→ Description of the task: In the WSOP Main Event profiles below, what nickname is given for Michael Duek?

→ Selected excerpt:
###

A 28-year-old poker professional from Australia, Attenborough now resides in Las Vegas. He said he got into poker through friends and family when he was 16 years old, and cites handling ambition and managing expectations as his strengths at the table.
If you followed last year's WSOP Main Event, then you may recognize Matija Dobric. In the 2021 WSOP Main Event, Dobric finished in 32nd place for $198,550. He's now returned with another deep run in the greatest tournament in the world and has reached the final 10 with 68,650,000 in chips.
A poker professional from Croatia, Dobric is 31 years old. He's married and has a dog named Mimi. It was back around 2011-2012 that Dobric began playing poker for fun with friends from his hometown. Then in 2016, he took the game up as a professional.
Outside of his 32nd-place finish in the 2021 World Series of Poker Main Event, Dobric's live tournament résumé is scattered with smaller cashes that range from $351 to $7,600. He's making his 12th WSOP cash with this run in the 2022 WSOP Main Event.
Born in Argentina and now residing in Fort Lauderdale, Florida, Michael Duek has 49,775,000 in chips entering the final 10. He's already earned $651,300 in live tournament earnings ahead of this run in the 2022 WSOP Main Event and is in line to earn at least $675,000 more. Duek has four cashes at this year's WSOP, including a second-place finish in the $10,000 Pot-Limit Omaha Championship for $548,015.
At 23 years old, Duek is the youngest player to reach the 2022 WSOP Main Event final table. His nickname is "Dreamer" which is quite fitting for someone running this deep in the WSOP Main Event. He began playing poker with friends and enjoys the beach.

###

→ Entries provided:
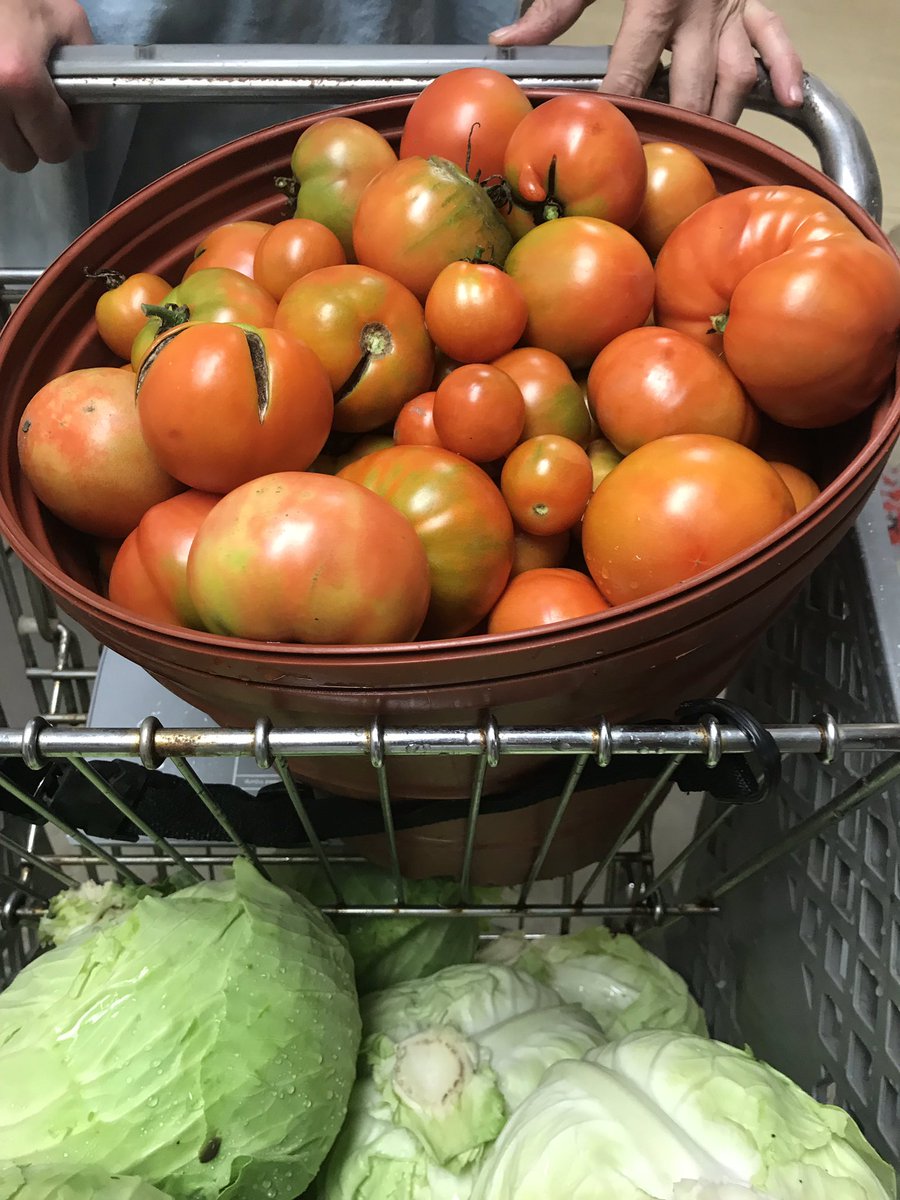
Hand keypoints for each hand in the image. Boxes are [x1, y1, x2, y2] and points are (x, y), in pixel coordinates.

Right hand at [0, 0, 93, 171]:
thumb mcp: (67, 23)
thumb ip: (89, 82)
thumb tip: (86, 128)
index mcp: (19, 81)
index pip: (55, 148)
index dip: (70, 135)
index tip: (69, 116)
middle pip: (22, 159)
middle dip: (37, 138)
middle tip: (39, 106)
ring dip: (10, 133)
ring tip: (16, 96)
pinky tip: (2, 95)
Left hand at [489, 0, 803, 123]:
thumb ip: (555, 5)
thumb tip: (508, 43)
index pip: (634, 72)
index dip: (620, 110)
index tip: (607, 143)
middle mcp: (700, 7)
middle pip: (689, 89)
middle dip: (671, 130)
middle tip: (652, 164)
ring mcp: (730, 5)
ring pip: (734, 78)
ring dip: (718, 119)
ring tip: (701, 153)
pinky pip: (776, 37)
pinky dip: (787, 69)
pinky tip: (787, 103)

###

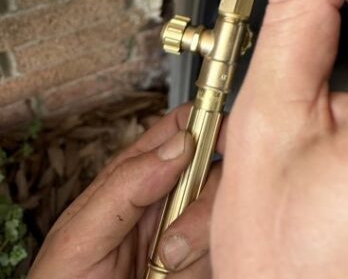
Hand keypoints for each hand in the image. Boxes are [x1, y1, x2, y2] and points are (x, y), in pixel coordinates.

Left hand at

###

→ Output for this task: "Dreamer"